检察引导侦查能够在不对现有司法体制进行改动的前提下有效发挥作用。首先,关于检察引导侦查,法律虽然没有规定,但检察机关的规范性文件对此有所涉及,有的地方公检机关已经联合发文在力推这一做法。其次,没有改变现行的司法体制,公检法机关的权力不变,职权不用调整。再次,检警关系不发生根本变化,只是对其进行某种程度的改进,是对检警机关职能的优化。最后,能解决司法实践中的一些问题,如监督相对滞后、违法侦查屡禁不绝、公诉工作因为证据质量不高而难以有效开展等。检察引导侦查应注重引导侦查取证、引导准确定性和监督纠正侦查活动违法性[32]。在检察引导侦查制度实施过程中,应从以下几个方面来进行。

### 数据
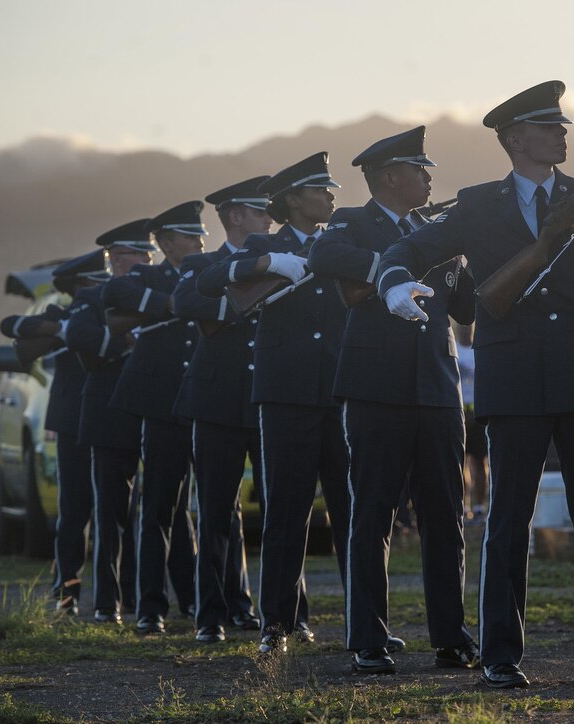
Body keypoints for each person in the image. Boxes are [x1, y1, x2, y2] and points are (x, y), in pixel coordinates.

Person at [375, 81, 574, 688]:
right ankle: (501, 655)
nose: (564, 134)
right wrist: (394, 284)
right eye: (549, 127)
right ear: (516, 140)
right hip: (515, 378)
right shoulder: (476, 205)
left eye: (563, 126)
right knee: (507, 521)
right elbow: (408, 247)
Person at [308, 126, 478, 675]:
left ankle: (451, 636)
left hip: (436, 386)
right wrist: (392, 267)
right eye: (418, 169)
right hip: (377, 386)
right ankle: (368, 639)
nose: (429, 177)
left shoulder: (438, 230)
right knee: (372, 514)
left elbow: (468, 307)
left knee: (444, 517)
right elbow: (324, 253)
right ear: (388, 178)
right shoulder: (353, 223)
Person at [195, 152, 353, 656]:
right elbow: (207, 280)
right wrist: (269, 264)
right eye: (320, 190)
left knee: (354, 513)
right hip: (285, 396)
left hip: (341, 391)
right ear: (292, 199)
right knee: (287, 512)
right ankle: (277, 623)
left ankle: (365, 624)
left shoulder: (343, 237)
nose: (331, 196)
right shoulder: (265, 244)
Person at [171, 177, 273, 642]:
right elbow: (185, 301)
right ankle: (210, 616)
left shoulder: (283, 257)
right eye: (258, 212)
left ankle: (275, 612)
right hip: (216, 400)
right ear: (235, 217)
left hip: (270, 395)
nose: (268, 219)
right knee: (214, 511)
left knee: (281, 511)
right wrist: (240, 294)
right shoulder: (202, 263)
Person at [103, 201, 205, 634]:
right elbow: (115, 295)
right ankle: (150, 606)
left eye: (200, 235)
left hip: (203, 401)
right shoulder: (148, 276)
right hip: (162, 406)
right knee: (159, 508)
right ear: (165, 243)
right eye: (189, 237)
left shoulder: (208, 270)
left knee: (212, 513)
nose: (200, 242)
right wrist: (177, 303)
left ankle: (204, 602)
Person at [0, 249, 110, 615]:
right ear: (80, 286)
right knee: (73, 511)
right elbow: (13, 326)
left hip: (107, 418)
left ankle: (112, 597)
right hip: (70, 421)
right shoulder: (58, 314)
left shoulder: (106, 315)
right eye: (97, 280)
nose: (103, 285)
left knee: (110, 513)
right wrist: (60, 329)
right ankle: (67, 591)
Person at [65, 220, 154, 623]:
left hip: (152, 411)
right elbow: (82, 337)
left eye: (148, 255)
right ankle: (106, 602)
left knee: (157, 514)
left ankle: (152, 600)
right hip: (108, 413)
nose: (147, 261)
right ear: (117, 260)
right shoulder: (94, 297)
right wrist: (125, 342)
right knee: (110, 515)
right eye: (139, 255)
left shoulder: (153, 294)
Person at [454, 323, 488, 520]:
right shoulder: (453, 349)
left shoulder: (480, 349)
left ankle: (479, 507)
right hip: (459, 412)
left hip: (477, 413)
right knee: (461, 462)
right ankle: (463, 505)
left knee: (480, 461)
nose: (465, 330)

### 任务要求
请从关于检察引导侦查的文段最后一句之后接着写下去。 上面这些行是单独附上的材料，不属于关于检察引导侦查的文段。

### 任务作答
第一,法律增加规定检察引导侦查的内容。《刑事诉讼法》第八十七条规定,公安机关要求逮捕犯罪嫌疑人的时候,应当写出提请批准逮捕书,连同案卷材料、证据,一并移送同级人民检察院审查批准。必要的时候,人民检察院可以派人参加公安机关对于重大案件的讨论。《刑事诉讼法》规定“人民检察院可以派人参加公安机关对于重大案件的讨论”,可以认为这是检察引导侦查的一种体现。《人民检察院刑事诉讼规则》第三百三十五条规定,人民检察院审查案件时,对监察机关或者公安机关的勘验、检查,认为需要复验、复查的,应当要求其复验、复查,人民检察院可以派员参加;也可以自行复验、复查,商请监察机关或者公安机关派员参加,必要时也可以指派检察技术人员或者聘请其他有专门知识的人参加。“人民检察院可以派员参加公安机关的勘验、检查”是检察引导侦查的内容,但还很粗疏,司法解释对此没有进一步详细规定。这说明中国在制度建设上还不够,如果要使检察引导侦查成为刑事诉讼中的一项制度,仅有检察机关内部的规范性文件还不行,法律没有具体规定将会造成这项制度法律依据不足。如果以检察引导侦查来重塑检警关系,必须在法律中予以明确规定,因为检察引导侦查涉及检察机关与公安机关的权力配置和相互关系,是关涉司法体制和诉讼制度的重要问题[27]138。从完善立法来说,最好是在《刑事诉讼法》中对检察引导侦查作出明确规定,然后在《人民检察院刑事诉讼规则》中细化,这样才能更好解决这项制度的法律依据问题。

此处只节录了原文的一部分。